La última baja

Pocas fechas antes de morir, el filósofo Zygmunt Bauman dejó por escrito la siguiente afirmación: “en la práctica de la política de la memoria, futuro y pasado han intercambiado sus respectivas actitudes”. El pasado, otrora sólido de aspecto marmóreo, es ahora una porción de arcilla fresca lista para ser moldeada al antojo de la nostalgia. Por su parte, el futuro, antiguo celuloide virgen al alcance del más pobre adolescente, se ha incorporado a la lista de bienes comerciales y, como sucede con tantos otros, su precio nos resulta demasiado caro.

Todo avanza muy deprisa: la tecnología, el cambio climático, la neurociencia, los conceptos socioeconómicos, lo moralmente aceptable. Los colegiales se preparan para un puesto de trabajo que aún no ha sido inventado, mientras los estudiantes de segundo de bachillerato se ven forzados a elegir grados que tienen próxima su extinción. Las parejas que hacen el amor frente al fuego de una chimenea intuyen, a juzgar por las estadísticas, que pronto los fluidos que ahora intercambian se transformarán en demandas de divorcio. Películas, novelas y esculturas se maquillan para su fiesta de tres días antes de convertirse en el vago recuerdo de un vago recuerdo.

No creo que la sociedad se haya vuelto generosa con políticos corruptos o delirantes, con las élites insensibles y unos medios de comunicación cada vez menos comprometidos con la información. Resulta que sabemos más. Canales de YouTube, enciclopedias on-line o revisiones más o menos afortunadas de distopías con casi un siglo de vida, nos permiten adivinar que todo esfuerzo por alterar el devenir de las cosas es un intento vano, iluso, ingenuo, inocente, absolutamente gilipollas. Y entre lo mucho que sabemos, sabemos por encima de todo que no queremos ser solidarios, altruistas, soñadores o críticos si los demás no lo son en igual medida que nosotros, si no arriesgan en idéntica proporción su fama, credibilidad u honor.

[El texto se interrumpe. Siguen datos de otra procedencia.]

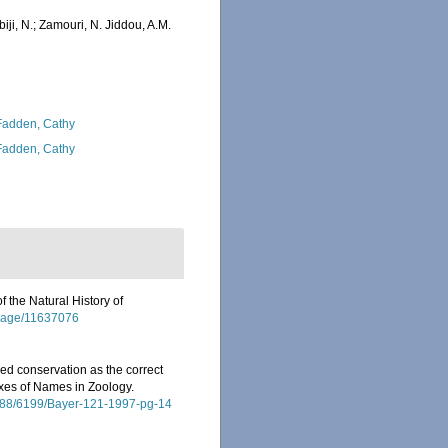
iji, N.; Zamouri, N. Jiddou, A.M.
adden, Cathy
adden, Cathy
f the Natural History of
g/page/11637076
ed conservation as the correct
dexes of Names in Zoology.
10088/6199/Bayer-121-1997-pg-14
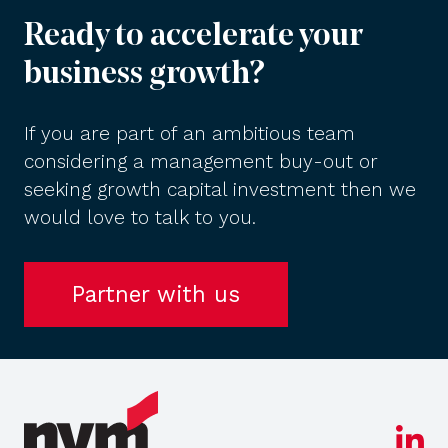
Ready to accelerate your
business growth?
If you are part of an ambitious team
considering a management buy-out or
seeking growth capital investment then we
would love to talk to you.
Partner with us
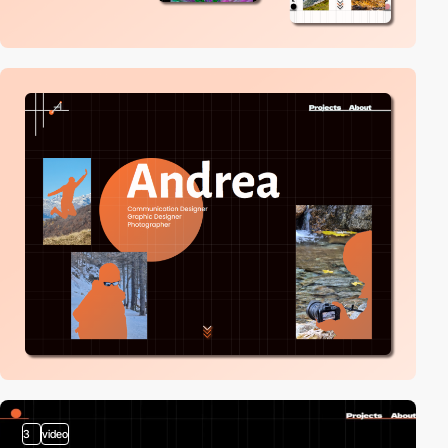
3
video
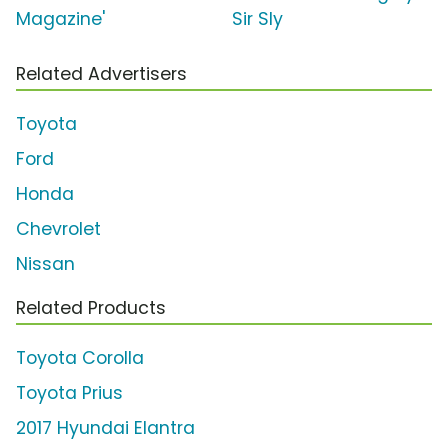
Magazine'
Sir Sly
Related Advertisers
Toyota
Ford
Honda
Chevrolet
Nissan
Related Products
Toyota Corolla
Toyota Prius
2017 Hyundai Elantra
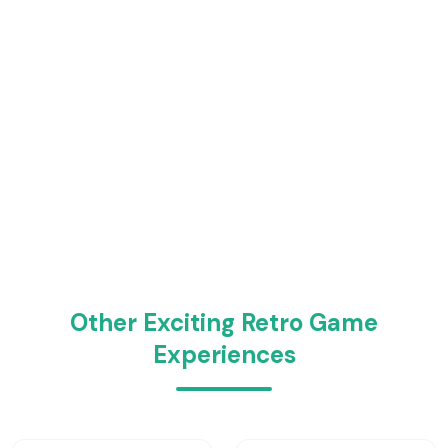
Other Exciting Retro Game
Experiences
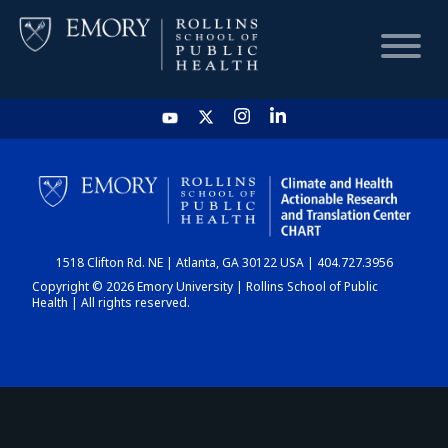
HOME
CHART
1518 Clifton Rd. NE | Atlanta, GA 30122 USA | 404.727.3956
DASHBOARD
Copyright © 2026 Emory University | Rollins School of Public
Health | All rights reserved.
NEWS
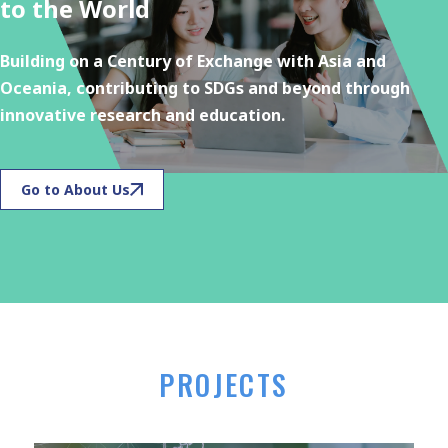
to the World
Building on a Century of Exchange with Asia and
Oceania, contributing to SDGs and beyond through
innovative research and education.
Go to About Us
PROJECTS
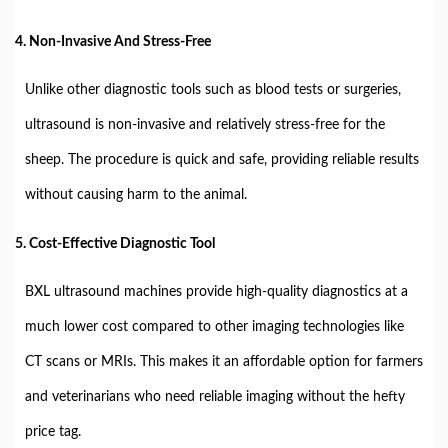
4. Non-Invasive And Stress-Free
Unlike other diagnostic tools such as blood tests or surgeries,
ultrasound is non-invasive and relatively stress-free for the
sheep. The procedure is quick and safe, providing reliable results
without causing harm to the animal.
5. Cost-Effective Diagnostic Tool
BXL ultrasound machines provide high-quality diagnostics at a
much lower cost compared to other imaging technologies like
CT scans or MRIs. This makes it an affordable option for farmers
and veterinarians who need reliable imaging without the hefty
price tag.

Así pues, para no parecer idiotas, estúpidos o tontos del bote evitamos abanderar la lucha por la permanencia en el currículum de materias como la filosofía, la música o la literatura, aceptamos que el tiempo que antes le dedicábamos a la lectura lo ocupen GIF´s, debates artificiales sobre política o deporte, humor simplón, cuando no banal, que haría enrojecer a los Chaplin, Marx, Wilder o Lubitsch de turno, los referentes de una época en la que todavía se podía ser creativo, inteligente, imaginativo y, por lo tanto, gilipollas ganando una pasta por serlo.

La conjunción de vanidad autocomplaciente y adormecimiento social. La comprensión de los procedimientos tecnológicos en paradójica conexión con la ignorancia sobre sus orígenes y consecuencias, se unen a la reubicación de la utopía en el pasado para rubricar el adiós definitivo al futuro. Poco o nada podemos hacer por el mundo que dejaremos a nuestros hijos –salvo no tener hijos–. Conociendo mejor que nunca el pasado, nunca habíamos estado menos seguros de que se repitan sus más fallidas experiencias piloto. Sabiendo tanto de física y química, se nos hace imposible prever qué características tendrán nuestros herederos humanoides, los sucesores del Sapiens Sapiens, los hijos que devorarán a Saturno.

En el mejor de los casos, el futuro habrá sido la última baja de esta guerra civil. Apenas lo notarán unas cuantas conversaciones, unos cuantos guionistas de Hollywood, que ya sabrán readaptar alguna saga o sacar del último personaje secundario un último spin off. En el mejor de los casos no importará y el futuro morirá como el soldado de la novela de Erich Maria Remarque, en un día tan tranquilo que el informe de los medios se limitará a la frase: “sin novedad en el frente”.